Your goal
Count the lines below that contain the word "make" and give only the number.

>>>>>

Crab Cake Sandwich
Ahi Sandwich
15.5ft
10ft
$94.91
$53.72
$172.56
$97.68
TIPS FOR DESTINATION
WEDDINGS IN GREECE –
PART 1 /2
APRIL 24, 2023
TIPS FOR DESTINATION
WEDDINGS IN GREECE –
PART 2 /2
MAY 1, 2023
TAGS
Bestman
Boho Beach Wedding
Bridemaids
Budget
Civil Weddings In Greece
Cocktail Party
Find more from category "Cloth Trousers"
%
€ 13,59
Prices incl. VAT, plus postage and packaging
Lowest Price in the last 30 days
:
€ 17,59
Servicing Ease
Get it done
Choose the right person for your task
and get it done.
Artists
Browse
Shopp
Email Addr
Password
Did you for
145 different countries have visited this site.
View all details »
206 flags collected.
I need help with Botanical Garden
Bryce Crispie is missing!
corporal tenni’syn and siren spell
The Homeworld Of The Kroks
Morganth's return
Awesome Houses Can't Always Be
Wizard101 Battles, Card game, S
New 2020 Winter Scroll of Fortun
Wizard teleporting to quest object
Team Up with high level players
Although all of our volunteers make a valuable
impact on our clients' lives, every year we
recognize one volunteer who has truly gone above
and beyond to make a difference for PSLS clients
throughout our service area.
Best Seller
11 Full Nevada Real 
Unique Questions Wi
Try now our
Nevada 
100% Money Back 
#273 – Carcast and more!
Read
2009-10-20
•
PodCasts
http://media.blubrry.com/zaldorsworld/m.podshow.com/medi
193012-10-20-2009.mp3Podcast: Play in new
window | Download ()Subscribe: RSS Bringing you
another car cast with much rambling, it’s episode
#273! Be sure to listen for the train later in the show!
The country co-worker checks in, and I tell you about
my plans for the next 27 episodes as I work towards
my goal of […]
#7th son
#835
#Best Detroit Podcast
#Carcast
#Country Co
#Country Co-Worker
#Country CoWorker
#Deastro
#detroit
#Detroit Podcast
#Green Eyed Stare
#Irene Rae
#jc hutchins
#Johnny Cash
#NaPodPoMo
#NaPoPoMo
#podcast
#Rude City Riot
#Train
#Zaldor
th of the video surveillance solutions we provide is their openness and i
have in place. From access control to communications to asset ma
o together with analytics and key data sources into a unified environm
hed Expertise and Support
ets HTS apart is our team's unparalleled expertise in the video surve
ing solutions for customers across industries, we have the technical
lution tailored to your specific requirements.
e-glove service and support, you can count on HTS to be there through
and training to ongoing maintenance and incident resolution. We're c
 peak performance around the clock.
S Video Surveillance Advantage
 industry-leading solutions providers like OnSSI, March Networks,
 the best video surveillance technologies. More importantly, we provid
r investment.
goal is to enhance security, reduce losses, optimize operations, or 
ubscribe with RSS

<<<<<

Written solution
2